The girl must be in her six-month period of maidenhood (na’arut).  the bogeret over the age of twelve years and six months or six months beyond sprouting two pubic hairs after the age of twelve, is not eligible to receive a fine (ibid.1:8).This judgment must take place in front of the court of twenty-three because if his claim is proven to be true, the girl is liable to a death sentence. Issues of rape and seduction need only a court of three because it is a monetary issue (ibid. 3:3). Rambam, Hilkhot Na’arah Betulah  https://jwa.org/encyclopedia/article/legal-religious-status-of-virgin…

[v] See Chapter on the Abuse of the Virgins Trial on how a girl before the age of puberty can still be called a “virgin” when she technically wasn’t. There is even a way to be a “virgin mother.”

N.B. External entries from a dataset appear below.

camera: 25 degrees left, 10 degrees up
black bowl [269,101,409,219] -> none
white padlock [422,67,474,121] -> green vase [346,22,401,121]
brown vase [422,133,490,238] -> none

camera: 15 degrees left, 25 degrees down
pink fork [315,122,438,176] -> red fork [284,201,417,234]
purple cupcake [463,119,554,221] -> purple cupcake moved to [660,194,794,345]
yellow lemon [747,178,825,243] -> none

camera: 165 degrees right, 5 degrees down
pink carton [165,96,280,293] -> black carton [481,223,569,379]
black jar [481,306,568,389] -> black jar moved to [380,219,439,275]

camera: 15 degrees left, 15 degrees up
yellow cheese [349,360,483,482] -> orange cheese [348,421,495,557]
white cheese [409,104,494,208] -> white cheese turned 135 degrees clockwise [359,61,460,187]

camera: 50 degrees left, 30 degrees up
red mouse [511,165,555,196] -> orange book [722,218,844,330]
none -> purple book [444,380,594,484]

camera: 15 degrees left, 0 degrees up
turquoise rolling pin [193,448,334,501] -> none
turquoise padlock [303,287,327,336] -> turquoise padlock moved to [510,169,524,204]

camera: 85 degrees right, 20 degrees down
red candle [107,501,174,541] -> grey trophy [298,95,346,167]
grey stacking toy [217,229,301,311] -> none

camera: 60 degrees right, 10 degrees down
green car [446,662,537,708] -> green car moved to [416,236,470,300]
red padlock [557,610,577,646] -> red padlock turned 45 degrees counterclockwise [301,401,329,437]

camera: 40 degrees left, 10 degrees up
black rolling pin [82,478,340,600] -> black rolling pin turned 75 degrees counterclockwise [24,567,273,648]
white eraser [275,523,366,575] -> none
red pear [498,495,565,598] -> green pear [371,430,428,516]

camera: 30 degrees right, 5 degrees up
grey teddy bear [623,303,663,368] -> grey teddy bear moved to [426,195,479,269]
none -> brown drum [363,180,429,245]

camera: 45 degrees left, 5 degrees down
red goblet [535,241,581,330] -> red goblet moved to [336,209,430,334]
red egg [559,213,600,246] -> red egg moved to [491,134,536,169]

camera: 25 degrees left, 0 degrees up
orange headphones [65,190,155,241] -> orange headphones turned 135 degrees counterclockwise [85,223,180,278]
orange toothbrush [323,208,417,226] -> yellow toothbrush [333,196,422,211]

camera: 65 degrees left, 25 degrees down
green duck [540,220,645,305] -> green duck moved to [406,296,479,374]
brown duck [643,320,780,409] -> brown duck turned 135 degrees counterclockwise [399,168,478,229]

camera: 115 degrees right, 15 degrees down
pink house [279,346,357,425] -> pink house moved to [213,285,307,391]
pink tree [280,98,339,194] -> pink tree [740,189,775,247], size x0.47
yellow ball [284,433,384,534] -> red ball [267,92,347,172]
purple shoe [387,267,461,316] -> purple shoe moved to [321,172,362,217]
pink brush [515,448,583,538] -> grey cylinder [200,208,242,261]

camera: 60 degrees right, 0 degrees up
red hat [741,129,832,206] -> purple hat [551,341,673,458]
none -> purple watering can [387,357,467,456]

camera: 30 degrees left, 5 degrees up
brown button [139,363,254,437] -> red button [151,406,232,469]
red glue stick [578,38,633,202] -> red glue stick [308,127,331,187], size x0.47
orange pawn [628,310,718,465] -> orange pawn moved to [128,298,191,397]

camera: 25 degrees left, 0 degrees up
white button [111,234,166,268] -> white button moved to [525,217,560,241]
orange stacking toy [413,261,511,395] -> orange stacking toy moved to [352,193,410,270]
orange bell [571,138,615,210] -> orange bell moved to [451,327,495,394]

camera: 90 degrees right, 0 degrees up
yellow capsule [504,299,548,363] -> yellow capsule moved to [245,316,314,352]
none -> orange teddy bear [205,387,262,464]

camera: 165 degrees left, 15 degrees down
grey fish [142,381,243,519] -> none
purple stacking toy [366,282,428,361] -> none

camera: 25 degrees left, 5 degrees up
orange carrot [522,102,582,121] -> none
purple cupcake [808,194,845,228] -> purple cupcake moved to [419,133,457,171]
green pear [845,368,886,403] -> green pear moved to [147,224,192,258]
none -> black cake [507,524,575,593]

[vi] I’m not sure about what Josephus meant by the girl’s purgation’s trial lasting 3 years to see if she “would be fruitful.” One would think that three “months” was meant. (But then, she could have been monitored to see if she might have had three babies…fruitful.) But either way, girls and wives were seen as unclean during menstruation as in many cultures. The word “flowers” was used in the Old Testament.

[vii] Mark 6:3 Is this not the carpenter, the son of Mary, the brother of James, and Joses and of Juda, and Simon? And are not his sisters here with us? And they were offended at him.